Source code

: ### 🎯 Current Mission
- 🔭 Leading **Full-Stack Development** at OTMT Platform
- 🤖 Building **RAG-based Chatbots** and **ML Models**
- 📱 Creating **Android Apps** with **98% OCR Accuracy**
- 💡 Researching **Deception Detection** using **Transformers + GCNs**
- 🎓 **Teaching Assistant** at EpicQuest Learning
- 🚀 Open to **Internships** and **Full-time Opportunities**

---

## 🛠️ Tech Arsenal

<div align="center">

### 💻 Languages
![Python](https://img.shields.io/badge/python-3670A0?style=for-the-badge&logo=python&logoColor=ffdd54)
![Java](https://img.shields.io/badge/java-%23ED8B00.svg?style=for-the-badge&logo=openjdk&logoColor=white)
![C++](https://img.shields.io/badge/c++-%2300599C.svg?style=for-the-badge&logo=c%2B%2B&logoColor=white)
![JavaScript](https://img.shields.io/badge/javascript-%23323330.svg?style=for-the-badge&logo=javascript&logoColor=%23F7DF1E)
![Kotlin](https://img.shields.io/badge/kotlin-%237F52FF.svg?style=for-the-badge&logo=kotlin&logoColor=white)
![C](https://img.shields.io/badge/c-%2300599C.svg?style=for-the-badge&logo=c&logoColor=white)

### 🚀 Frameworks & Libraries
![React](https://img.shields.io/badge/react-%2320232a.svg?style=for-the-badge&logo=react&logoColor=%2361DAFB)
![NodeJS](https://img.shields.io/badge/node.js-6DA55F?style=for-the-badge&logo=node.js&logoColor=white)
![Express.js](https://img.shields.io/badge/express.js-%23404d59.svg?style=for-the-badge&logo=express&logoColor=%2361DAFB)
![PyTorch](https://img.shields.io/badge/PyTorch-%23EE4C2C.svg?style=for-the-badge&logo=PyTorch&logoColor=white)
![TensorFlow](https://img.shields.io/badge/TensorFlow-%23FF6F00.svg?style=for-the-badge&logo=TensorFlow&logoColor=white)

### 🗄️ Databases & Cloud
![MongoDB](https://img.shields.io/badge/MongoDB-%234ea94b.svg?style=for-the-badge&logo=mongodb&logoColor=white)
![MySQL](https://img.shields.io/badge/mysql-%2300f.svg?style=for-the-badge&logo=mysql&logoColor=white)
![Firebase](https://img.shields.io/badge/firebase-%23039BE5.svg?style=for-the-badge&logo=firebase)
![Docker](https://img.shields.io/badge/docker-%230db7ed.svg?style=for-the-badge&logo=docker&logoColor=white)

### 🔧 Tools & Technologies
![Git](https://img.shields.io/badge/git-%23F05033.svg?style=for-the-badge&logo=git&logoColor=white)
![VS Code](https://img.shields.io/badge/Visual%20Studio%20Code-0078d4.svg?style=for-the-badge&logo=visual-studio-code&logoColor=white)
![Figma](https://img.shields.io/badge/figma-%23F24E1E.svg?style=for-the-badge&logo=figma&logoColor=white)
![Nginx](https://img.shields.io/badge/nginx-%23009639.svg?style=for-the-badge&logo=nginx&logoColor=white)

# [What is expected]
Write the records above out again precisely.

# [Response to this task]
Source code

: ### 🎯 Current Mission
- 🔭 Leading **Full-Stack Development** at OTMT Platform
- 🤖 Building **RAG-based Chatbots** and **ML Models**
- 📱 Creating **Android Apps** with **98% OCR Accuracy**
- 💡 Researching **Deception Detection** using **Transformers + GCNs**
- 🎓 **Teaching Assistant** at EpicQuest Learning
- 🚀 Open to **Internships** and **Full-time Opportunities**

---

## 🛠️ Tech Arsenal

<div align="center">

### 💻 Languages
![Python](https://img.shields.io/badge/python-3670A0?style=for-the-badge&logo=python&logoColor=ffdd54)
![Java](https://img.shields.io/badge/java-%23ED8B00.svg?style=for-the-badge&logo=openjdk&logoColor=white)
![C++](https://img.shields.io/badge/c++-%2300599C.svg?style=for-the-badge&logo=c%2B%2B&logoColor=white)
![JavaScript](https://img.shields.io/badge/javascript-%23323330.svg?style=for-the-badge&logo=javascript&logoColor=%23F7DF1E)
![Kotlin](https://img.shields.io/badge/kotlin-%237F52FF.svg?style=for-the-badge&logo=kotlin&logoColor=white)
![C](https://img.shields.io/badge/c-%2300599C.svg?style=for-the-badge&logo=c&logoColor=white)

### 🚀 Frameworks & Libraries
![React](https://img.shields.io/badge/react-%2320232a.svg?style=for-the-badge&logo=react&logoColor=%2361DAFB)
![NodeJS](https://img.shields.io/badge/node.js-6DA55F?style=for-the-badge&logo=node.js&logoColor=white)
![Express.js](https://img.shields.io/badge/express.js-%23404d59.svg?style=for-the-badge&logo=express&logoColor=%2361DAFB)
![PyTorch](https://img.shields.io/badge/PyTorch-%23EE4C2C.svg?style=for-the-badge&logo=PyTorch&logoColor=white)
![TensorFlow](https://img.shields.io/badge/TensorFlow-%23FF6F00.svg?style=for-the-badge&logo=TensorFlow&logoColor=white)

### 🗄️ Databases & Cloud
![MongoDB](https://img.shields.io/badge/MongoDB-%234ea94b.svg?style=for-the-badge&logo=mongodb&logoColor=white)
![MySQL](https://img.shields.io/badge/mysql-%2300f.svg?style=for-the-badge&logo=mysql&logoColor=white)
![Firebase](https://img.shields.io/badge/firebase-%23039BE5.svg?style=for-the-badge&logo=firebase)
![Docker](https://img.shields.io/badge/docker-%230db7ed.svg?style=for-the-badge&logo=docker&logoColor=white)

### 🔧 Tools & Technologies
![Git](https://img.shields.io/badge/git-%23F05033.svg?style=for-the-badge&logo=git&logoColor=white)
![VS Code](https://img.shields.io/badge/Visual%20Studio%20Code-0078d4.svg?style=for-the-badge&logo=visual-studio-code&logoColor=white)
![Figma](https://img.shields.io/badge/figma-%23F24E1E.svg?style=for-the-badge&logo=figma&logoColor=white)
![Nginx](https://img.shields.io/badge/nginx-%23009639.svg?style=for-the-badge&logo=nginx&logoColor=white)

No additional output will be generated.